Mendes Sebut Warga Desa Jarang Makan Telur, Babahan Tabanan jadi Bukti Sentra Ayam Petelur
![]() |
| Mendes buka suara terkait MBG (Dok. Ist) |
JawaUpdate.com - Pernyataan Menteri Desa dan Pembangunan Daerah Tertinggal (Mendes PDT) Yandri Susanto mengenai masih minimnya konsumsi telur dan daging ayam di sejumlah desa memicu perhatian publik.
Ucapan tersebut disampaikan saat membahas pelaksanaan Program Makan Bergizi Gratis (MBG) bersama sejumlah asosiasi pemerintah desa.

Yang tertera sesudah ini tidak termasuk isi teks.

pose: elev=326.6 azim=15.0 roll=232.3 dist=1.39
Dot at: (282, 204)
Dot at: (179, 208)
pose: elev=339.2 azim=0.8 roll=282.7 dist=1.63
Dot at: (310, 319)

Menurut Yandri, masih banyak masyarakat di wilayah pedesaan yang belum dapat menikmati sumber protein hewani secara rutin.
Karena itu, ia menilai Program Makan Bergizi Gratis memiliki peran penting dalam membantu memenuhi kebutuhan gizi masyarakat, khususnya anak-anak.

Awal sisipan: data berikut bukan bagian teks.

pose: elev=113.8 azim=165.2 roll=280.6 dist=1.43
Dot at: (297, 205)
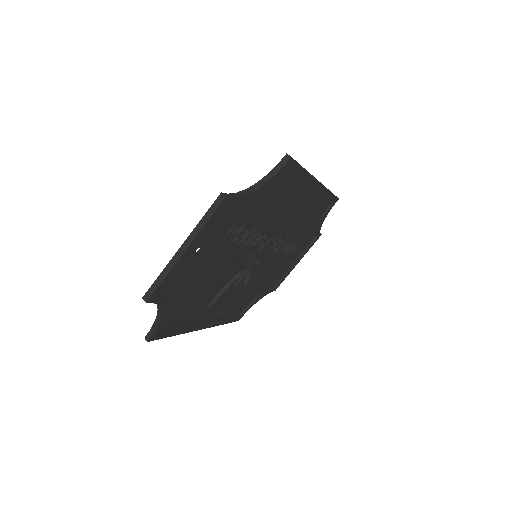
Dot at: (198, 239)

“Tadi aspirasi mereka bahwa makan siang bergizi itu untuk rakyat di desa itu sangat memerlukan. Karena jarang selama ini penduduk desa itu setiap minggu bisa makan telur, makan daging ayam, dan sebagainya,” ujar Yandri.
Pernyataan tersebut kemudian ramai dibahas di media sosial. Di tengah berbagai tanggapan yang muncul, terdapat fakta menarik bahwa tidak semua desa memiliki kondisi yang sama.
Beberapa desa justru dikenal sebagai pusat produksi telur ayam, salah satunya Desa Babahan di Kecamatan Penebel, Kabupaten Tabanan, Bali.
Di wilayah Banjar Utu, Desa Babahan, usaha peternakan ayam petelur telah berkembang sejak lama.
Deretan kandang ayam milik warga menjadi bagian penting dari aktivitas ekonomi masyarakat setempat. Hasil produksinya pun tidak hanya memenuhi kebutuhan lokal, tetapi juga dipasarkan ke berbagai wilayah di Bali.
Keberadaan peternakan tersebut memberikan dampak yang cukup besar terhadap perekonomian desa. Banyak warga memperoleh mata pencaharian dari sektor peternakan, baik sebagai pemilik usaha maupun pekerja.
Aktivitas ekonomi yang terus berkembang juga ikut mendukung peningkatan kesejahteraan masyarakat.
Selain peternakan ayam petelur, Desa Babahan memiliki sektor pertanian yang masih menjadi andalan. Komoditas padi tetap dibudidayakan dengan dukungan sistem irigasi yang memadai sehingga mampu menunjang produktivitas lahan pertanian.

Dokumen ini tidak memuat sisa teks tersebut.